## BEGIN DATASET RECORDS

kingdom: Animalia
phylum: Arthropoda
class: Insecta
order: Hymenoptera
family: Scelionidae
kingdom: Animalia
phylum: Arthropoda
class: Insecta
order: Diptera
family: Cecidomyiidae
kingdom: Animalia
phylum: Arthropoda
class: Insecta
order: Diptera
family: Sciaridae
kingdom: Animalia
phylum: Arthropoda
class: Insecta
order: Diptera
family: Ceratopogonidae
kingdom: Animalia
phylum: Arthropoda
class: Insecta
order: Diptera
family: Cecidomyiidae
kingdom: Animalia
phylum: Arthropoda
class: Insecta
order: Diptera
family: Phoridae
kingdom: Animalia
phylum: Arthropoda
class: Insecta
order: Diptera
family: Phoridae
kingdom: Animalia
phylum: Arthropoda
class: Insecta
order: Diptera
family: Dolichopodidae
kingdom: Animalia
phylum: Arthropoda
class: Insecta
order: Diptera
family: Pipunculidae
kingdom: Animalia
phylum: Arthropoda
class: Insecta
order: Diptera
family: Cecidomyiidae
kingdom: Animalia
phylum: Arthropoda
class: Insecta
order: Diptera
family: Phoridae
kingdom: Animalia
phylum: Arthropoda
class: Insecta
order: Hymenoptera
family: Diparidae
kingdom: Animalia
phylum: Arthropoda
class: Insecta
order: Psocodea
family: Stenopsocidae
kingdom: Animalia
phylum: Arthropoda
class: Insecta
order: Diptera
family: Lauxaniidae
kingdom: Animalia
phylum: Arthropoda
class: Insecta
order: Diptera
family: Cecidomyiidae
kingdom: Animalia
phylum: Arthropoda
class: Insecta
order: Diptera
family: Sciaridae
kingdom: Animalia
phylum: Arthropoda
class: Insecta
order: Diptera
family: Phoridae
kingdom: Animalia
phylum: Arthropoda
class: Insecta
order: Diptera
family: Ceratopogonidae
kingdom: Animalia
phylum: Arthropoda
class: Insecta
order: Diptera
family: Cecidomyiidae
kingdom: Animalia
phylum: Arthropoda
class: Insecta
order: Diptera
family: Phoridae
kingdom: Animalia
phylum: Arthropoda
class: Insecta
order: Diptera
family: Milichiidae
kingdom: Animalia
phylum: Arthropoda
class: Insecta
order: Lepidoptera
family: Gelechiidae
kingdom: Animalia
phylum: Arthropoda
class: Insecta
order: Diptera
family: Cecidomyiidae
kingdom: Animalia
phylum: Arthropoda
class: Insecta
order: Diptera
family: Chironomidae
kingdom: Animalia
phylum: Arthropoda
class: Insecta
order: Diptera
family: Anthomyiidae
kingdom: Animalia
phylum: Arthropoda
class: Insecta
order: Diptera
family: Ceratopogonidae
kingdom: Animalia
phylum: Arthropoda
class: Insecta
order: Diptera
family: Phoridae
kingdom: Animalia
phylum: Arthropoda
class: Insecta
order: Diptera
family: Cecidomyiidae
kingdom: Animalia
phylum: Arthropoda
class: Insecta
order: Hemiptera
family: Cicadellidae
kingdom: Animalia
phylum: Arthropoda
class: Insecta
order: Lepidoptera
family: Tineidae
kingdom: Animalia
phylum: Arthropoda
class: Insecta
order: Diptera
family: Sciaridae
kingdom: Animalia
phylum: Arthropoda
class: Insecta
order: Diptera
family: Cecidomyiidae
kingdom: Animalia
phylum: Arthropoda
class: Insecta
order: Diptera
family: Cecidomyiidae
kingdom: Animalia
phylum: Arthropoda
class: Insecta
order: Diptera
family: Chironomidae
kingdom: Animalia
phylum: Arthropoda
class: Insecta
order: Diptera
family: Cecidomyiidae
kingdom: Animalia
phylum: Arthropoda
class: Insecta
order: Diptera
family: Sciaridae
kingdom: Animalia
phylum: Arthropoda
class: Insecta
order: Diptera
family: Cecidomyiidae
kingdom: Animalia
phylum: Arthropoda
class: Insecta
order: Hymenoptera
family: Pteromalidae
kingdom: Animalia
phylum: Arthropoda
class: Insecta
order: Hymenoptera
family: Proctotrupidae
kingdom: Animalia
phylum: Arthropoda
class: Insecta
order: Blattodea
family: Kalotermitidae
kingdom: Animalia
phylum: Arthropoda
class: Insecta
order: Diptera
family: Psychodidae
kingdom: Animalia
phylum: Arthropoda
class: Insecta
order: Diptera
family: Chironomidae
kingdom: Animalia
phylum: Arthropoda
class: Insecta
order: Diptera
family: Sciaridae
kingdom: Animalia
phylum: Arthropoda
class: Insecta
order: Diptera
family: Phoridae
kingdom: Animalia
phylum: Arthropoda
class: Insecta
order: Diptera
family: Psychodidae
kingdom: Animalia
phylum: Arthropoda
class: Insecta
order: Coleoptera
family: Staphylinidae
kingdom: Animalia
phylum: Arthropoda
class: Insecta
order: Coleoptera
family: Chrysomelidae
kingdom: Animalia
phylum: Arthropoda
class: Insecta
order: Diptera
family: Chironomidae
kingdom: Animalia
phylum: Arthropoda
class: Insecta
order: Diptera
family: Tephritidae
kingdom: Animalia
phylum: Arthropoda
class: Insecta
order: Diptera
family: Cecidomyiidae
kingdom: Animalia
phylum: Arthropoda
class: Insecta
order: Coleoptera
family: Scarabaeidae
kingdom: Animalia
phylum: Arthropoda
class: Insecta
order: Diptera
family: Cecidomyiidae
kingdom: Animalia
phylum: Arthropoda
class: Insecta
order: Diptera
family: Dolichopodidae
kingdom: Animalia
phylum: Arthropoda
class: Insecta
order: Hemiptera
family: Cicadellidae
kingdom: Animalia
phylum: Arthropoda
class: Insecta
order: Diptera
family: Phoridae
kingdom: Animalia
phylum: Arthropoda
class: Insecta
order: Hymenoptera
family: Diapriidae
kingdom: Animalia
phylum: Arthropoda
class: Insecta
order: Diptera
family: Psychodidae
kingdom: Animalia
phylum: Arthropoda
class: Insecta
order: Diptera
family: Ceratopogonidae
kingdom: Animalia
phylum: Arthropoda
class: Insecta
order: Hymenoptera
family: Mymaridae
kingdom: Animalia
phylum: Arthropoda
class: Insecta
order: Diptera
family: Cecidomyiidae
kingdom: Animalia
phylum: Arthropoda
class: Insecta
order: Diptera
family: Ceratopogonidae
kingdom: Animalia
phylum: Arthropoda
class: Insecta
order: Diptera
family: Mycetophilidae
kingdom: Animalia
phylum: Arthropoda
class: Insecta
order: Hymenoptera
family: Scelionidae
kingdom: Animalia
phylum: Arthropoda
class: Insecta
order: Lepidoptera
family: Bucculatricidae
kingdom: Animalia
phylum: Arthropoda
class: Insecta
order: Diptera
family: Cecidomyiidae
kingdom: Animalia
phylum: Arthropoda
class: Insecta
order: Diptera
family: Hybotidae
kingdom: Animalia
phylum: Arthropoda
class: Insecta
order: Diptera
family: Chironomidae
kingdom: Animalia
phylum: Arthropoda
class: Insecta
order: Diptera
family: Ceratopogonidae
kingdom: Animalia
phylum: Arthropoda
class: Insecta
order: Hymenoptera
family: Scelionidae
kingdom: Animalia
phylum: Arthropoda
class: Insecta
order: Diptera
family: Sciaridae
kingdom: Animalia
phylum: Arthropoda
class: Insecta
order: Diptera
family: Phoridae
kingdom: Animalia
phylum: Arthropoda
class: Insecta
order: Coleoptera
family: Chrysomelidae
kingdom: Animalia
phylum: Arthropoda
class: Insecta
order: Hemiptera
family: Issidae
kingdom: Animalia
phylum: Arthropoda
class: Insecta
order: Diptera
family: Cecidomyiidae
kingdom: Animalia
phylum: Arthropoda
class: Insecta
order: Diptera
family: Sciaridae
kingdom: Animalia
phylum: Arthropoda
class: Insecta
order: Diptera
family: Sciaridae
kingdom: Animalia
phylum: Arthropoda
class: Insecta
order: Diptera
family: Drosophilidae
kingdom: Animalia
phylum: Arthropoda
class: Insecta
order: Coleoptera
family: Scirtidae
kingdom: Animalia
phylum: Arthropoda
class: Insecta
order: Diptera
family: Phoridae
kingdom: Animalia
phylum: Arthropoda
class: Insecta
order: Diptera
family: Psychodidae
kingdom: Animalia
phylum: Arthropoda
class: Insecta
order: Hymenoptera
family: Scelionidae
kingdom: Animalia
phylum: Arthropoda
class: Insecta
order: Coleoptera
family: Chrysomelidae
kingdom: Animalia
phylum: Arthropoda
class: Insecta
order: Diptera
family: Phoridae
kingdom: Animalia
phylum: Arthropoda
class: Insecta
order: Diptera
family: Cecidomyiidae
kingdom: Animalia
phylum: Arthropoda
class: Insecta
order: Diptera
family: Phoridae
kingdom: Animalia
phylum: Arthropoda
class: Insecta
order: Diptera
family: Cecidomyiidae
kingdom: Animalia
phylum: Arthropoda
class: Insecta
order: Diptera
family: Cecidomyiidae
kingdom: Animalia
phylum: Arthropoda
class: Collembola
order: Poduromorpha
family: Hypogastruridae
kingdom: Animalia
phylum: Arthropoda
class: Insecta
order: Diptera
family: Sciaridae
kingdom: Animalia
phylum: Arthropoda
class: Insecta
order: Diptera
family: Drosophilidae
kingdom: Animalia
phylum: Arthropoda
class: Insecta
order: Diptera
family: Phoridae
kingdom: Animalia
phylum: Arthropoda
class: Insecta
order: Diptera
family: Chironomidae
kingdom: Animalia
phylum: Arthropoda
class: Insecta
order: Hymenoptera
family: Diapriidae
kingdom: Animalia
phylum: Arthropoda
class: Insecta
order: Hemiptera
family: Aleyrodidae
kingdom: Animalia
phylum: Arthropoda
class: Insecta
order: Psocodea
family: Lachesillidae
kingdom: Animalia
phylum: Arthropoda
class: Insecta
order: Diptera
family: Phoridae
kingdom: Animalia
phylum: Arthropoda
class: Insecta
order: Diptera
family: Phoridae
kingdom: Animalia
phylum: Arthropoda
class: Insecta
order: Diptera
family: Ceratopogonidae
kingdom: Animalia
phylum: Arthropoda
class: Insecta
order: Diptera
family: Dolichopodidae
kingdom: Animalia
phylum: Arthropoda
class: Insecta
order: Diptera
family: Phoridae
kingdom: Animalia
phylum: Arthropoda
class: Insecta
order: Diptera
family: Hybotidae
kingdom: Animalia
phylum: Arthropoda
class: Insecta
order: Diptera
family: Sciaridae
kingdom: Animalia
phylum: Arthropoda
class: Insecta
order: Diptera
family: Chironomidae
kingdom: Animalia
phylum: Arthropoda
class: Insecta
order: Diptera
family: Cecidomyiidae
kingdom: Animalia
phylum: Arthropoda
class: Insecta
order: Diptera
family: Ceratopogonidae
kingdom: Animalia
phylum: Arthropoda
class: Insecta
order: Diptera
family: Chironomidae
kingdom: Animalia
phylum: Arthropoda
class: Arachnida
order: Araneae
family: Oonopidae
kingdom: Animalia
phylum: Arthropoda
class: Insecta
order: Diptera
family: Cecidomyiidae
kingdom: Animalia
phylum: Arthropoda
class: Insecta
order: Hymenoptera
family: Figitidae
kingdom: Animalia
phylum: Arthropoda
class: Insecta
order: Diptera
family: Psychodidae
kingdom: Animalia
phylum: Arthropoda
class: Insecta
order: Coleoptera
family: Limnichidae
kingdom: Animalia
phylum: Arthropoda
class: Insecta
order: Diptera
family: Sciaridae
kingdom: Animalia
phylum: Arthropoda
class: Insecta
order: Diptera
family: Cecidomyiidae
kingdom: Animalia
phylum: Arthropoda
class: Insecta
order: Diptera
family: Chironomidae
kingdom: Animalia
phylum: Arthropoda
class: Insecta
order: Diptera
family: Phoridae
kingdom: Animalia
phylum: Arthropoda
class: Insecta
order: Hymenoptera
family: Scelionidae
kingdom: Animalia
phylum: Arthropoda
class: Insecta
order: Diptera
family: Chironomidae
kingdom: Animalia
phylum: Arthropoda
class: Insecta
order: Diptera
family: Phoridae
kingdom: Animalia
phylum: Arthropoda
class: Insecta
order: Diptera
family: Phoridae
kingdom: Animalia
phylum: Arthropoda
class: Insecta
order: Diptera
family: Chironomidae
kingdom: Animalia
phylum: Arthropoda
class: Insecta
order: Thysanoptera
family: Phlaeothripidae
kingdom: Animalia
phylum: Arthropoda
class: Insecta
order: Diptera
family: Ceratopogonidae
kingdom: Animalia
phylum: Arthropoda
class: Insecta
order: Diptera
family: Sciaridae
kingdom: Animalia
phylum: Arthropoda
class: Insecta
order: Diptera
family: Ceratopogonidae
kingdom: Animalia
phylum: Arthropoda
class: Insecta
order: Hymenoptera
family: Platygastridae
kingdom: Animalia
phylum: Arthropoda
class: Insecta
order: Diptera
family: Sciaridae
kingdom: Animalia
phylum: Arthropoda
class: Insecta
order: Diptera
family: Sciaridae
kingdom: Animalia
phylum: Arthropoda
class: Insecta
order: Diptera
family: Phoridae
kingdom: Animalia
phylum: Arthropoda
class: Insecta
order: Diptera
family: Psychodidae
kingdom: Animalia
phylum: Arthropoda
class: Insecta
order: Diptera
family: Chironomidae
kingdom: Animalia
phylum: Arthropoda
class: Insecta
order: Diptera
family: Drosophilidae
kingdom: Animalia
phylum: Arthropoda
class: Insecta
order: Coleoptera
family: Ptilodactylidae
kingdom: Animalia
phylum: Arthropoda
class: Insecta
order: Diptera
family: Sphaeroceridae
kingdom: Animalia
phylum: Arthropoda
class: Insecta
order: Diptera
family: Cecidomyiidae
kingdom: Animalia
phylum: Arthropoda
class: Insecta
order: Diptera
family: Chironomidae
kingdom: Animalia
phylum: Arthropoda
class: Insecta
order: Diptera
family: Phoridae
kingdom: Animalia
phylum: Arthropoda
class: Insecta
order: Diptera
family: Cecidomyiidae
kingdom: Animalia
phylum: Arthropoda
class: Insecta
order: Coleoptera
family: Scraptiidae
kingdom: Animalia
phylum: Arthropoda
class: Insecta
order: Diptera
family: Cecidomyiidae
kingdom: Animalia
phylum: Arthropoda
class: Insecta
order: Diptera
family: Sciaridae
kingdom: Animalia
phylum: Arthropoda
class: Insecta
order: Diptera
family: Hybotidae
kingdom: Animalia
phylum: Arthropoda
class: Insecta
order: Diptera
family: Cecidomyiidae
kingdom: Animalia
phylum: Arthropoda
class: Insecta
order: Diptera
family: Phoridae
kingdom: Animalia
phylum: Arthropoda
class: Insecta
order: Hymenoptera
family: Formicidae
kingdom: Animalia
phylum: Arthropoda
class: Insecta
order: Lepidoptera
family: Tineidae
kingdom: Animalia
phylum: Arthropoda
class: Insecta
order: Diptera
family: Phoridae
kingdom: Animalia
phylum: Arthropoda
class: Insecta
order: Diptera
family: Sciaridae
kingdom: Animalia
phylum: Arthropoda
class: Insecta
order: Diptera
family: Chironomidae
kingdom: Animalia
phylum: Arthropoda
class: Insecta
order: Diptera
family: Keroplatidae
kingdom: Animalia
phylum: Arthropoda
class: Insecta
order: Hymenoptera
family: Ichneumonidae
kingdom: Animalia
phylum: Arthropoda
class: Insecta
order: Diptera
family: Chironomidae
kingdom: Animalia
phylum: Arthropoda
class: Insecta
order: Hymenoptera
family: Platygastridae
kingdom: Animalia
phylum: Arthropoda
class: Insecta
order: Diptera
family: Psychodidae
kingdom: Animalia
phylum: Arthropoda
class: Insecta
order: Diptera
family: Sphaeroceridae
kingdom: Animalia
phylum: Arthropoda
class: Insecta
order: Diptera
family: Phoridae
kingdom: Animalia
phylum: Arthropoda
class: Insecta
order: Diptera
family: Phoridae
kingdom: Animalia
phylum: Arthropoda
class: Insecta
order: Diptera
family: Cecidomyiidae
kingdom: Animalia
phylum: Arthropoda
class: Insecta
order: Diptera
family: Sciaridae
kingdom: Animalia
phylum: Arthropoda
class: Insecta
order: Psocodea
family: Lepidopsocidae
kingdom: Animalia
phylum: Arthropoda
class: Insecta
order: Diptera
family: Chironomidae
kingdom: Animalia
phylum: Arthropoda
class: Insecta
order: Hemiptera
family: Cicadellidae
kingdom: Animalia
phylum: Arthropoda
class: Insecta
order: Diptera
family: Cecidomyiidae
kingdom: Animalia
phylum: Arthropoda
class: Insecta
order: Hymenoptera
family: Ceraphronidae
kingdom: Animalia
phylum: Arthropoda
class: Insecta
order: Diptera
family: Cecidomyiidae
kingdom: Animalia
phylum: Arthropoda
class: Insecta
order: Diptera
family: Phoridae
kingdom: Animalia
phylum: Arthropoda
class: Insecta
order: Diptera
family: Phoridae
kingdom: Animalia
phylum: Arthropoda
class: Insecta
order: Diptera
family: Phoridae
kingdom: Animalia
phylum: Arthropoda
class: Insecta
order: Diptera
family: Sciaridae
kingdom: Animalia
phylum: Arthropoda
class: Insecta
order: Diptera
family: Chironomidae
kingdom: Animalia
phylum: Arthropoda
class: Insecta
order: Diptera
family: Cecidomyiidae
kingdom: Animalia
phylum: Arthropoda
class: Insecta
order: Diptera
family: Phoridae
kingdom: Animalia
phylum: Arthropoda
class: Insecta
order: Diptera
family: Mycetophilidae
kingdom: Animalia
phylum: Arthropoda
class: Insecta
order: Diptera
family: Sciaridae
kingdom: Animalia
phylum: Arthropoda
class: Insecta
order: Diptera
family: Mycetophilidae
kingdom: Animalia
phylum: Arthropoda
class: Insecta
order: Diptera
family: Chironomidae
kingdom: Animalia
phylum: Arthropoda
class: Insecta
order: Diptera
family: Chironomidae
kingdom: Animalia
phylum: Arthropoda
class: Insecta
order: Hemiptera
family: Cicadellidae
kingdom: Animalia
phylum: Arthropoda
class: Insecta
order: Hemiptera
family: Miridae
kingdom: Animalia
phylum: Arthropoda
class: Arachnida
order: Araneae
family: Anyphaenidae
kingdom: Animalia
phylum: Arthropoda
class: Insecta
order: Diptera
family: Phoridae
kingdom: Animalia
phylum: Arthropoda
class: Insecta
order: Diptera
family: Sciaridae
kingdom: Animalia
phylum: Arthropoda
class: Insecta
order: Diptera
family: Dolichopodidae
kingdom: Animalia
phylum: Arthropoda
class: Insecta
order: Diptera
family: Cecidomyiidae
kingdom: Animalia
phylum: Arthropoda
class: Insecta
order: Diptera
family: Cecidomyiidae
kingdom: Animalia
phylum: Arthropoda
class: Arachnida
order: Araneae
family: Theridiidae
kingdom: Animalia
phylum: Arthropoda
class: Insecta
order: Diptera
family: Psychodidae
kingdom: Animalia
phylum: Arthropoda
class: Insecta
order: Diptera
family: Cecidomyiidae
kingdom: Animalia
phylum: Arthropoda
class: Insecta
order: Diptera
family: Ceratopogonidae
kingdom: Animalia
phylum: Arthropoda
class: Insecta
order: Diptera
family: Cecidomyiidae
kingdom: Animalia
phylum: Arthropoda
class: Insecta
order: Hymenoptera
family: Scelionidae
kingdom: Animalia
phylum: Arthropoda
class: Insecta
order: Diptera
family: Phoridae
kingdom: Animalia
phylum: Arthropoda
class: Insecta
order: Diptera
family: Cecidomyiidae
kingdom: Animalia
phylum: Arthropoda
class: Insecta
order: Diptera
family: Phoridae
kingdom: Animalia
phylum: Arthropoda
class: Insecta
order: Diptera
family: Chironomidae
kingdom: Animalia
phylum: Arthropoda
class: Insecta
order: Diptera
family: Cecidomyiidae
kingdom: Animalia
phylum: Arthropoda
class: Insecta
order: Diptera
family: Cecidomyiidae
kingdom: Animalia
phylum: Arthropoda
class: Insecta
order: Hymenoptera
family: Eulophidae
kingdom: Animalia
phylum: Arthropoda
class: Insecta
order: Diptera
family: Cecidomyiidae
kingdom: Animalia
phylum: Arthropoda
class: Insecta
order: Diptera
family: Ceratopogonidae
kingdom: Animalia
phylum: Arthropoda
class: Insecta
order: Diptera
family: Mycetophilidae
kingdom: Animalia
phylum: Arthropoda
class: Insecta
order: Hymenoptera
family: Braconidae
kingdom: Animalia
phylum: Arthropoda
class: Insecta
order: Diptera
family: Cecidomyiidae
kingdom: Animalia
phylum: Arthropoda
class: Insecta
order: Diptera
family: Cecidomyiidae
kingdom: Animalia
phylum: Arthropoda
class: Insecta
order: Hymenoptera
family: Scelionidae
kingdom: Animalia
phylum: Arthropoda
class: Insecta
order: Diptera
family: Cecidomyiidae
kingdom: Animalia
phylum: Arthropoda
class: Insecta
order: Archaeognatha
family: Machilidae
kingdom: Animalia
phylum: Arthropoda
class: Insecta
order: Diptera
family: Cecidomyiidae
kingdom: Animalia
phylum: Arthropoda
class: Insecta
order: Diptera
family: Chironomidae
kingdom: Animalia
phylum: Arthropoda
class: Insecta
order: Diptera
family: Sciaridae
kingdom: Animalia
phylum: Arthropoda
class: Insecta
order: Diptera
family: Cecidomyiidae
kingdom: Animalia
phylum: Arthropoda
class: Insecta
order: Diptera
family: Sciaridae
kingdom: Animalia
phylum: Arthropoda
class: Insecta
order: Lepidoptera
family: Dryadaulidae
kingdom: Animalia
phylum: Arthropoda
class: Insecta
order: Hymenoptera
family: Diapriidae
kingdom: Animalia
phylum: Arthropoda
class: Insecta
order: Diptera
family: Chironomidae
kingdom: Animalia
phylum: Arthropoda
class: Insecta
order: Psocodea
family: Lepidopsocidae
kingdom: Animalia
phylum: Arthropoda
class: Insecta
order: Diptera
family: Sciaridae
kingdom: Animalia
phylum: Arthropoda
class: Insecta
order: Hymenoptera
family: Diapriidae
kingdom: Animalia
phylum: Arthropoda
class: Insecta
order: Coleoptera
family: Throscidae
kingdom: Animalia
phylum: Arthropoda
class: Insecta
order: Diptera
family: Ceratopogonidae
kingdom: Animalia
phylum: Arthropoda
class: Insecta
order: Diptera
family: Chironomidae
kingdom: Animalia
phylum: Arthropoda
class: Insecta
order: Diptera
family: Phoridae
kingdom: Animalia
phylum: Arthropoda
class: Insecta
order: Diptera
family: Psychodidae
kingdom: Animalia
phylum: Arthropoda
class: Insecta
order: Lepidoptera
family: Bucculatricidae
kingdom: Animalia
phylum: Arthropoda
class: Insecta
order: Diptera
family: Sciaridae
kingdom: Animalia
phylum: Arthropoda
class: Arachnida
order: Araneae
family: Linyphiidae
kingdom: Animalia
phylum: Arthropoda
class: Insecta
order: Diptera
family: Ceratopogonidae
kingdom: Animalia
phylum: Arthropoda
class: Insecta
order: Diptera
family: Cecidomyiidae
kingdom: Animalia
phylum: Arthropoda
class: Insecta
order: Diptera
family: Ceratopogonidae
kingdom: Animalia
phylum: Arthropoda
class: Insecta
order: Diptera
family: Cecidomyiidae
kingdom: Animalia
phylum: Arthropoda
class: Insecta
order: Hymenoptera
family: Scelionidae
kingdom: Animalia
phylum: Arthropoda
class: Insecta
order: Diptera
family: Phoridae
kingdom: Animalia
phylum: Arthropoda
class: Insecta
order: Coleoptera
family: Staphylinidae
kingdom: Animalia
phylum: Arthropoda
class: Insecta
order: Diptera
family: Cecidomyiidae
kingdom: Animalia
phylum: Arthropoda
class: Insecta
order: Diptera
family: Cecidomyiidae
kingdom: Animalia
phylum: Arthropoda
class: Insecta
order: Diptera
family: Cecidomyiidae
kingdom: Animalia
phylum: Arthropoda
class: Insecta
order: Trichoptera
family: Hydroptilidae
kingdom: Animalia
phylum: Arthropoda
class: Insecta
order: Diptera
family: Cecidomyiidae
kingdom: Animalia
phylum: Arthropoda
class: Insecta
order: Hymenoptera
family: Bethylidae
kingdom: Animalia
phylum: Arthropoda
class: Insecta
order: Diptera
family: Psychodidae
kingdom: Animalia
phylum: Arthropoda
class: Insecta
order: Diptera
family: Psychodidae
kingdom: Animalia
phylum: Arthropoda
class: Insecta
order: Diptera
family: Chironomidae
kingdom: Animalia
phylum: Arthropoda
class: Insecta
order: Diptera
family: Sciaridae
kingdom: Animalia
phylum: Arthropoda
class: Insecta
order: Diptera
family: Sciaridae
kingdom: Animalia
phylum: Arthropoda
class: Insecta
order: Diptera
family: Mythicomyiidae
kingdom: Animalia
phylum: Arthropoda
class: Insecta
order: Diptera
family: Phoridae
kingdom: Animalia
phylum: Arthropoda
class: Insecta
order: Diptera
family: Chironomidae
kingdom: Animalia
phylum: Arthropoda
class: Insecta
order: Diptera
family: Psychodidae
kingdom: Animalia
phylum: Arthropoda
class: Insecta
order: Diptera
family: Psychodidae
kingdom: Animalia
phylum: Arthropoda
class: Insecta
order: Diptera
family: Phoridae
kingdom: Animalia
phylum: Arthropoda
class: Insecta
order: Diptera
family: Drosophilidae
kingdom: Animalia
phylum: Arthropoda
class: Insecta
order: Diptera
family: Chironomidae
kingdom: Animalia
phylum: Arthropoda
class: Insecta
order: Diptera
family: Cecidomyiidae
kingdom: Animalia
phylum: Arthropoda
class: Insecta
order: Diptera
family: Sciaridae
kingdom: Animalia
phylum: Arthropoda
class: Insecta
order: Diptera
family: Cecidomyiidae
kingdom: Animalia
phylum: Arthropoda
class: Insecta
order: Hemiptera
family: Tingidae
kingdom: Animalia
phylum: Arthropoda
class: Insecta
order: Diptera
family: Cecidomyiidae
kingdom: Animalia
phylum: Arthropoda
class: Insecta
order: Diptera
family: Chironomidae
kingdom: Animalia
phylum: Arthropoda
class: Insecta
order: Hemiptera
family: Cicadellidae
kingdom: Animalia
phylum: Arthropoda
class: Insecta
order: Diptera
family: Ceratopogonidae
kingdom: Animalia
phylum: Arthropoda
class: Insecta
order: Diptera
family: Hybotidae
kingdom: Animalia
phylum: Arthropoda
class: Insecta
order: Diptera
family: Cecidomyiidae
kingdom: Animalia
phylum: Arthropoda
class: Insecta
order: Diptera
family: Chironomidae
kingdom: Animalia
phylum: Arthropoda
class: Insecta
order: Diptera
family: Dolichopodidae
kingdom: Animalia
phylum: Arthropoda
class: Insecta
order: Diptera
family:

## END DATASET RECORDS

▸ **THE TASK**
Arrange the rows, starting at the first one and ending at the line that contains "family: Diparidae", as a two-column CSV with the headers rank and taxon, one CSV record per line. Put each value in its own double-quoted field and turn any line breaks into spaces.

▸ **WRITTEN SOLUTION**
rank,taxon
"kingdom:","Animalia"
"phylum:","Arthropoda"
"class:","Insecta"
"order:","Hymenoptera"
"family:","Scelionidae"
"kingdom:","Animalia"
"phylum:","Arthropoda"
"class:","Insecta"
"order:","Diptera"
"family:","Cecidomyiidae"
"kingdom:","Animalia"
"phylum:","Arthropoda"
"class:","Insecta"
"order:","Diptera"
"family:","Sciaridae"
"kingdom:","Animalia"
"phylum:","Arthropoda"
"class:","Insecta"
"order:","Diptera"
"family:","Ceratopogonidae"
"kingdom:","Animalia"
"phylum:","Arthropoda"
"class:","Insecta"
"order:","Diptera"
"family:","Cecidomyiidae"
"kingdom:","Animalia"
"phylum:","Arthropoda"
"class:","Insecta"
"order:","Diptera"
"family:","Phoridae"
"kingdom:","Animalia"
"phylum:","Arthropoda"
"class:","Insecta"
"order:","Diptera"
"family:","Phoridae"
"kingdom:","Animalia"
"phylum:","Arthropoda"
"class:","Insecta"
"order:","Diptera"
"family:","Dolichopodidae"
"kingdom:","Animalia"
"phylum:","Arthropoda"
"class:","Insecta"
"order:","Diptera"
"family:","Pipunculidae"
"kingdom:","Animalia"
"phylum:","Arthropoda"
"class:","Insecta"
"order:","Diptera"
"family:","Cecidomyiidae"
"kingdom:","Animalia"
"phylum:","Arthropoda"
"class:","Insecta"
"order:","Diptera"
"family:","Phoridae"
"kingdom:","Animalia"
"phylum:","Arthropoda"
"class:","Insecta"
"order:","Hymenoptera"
"family:","Diparidae"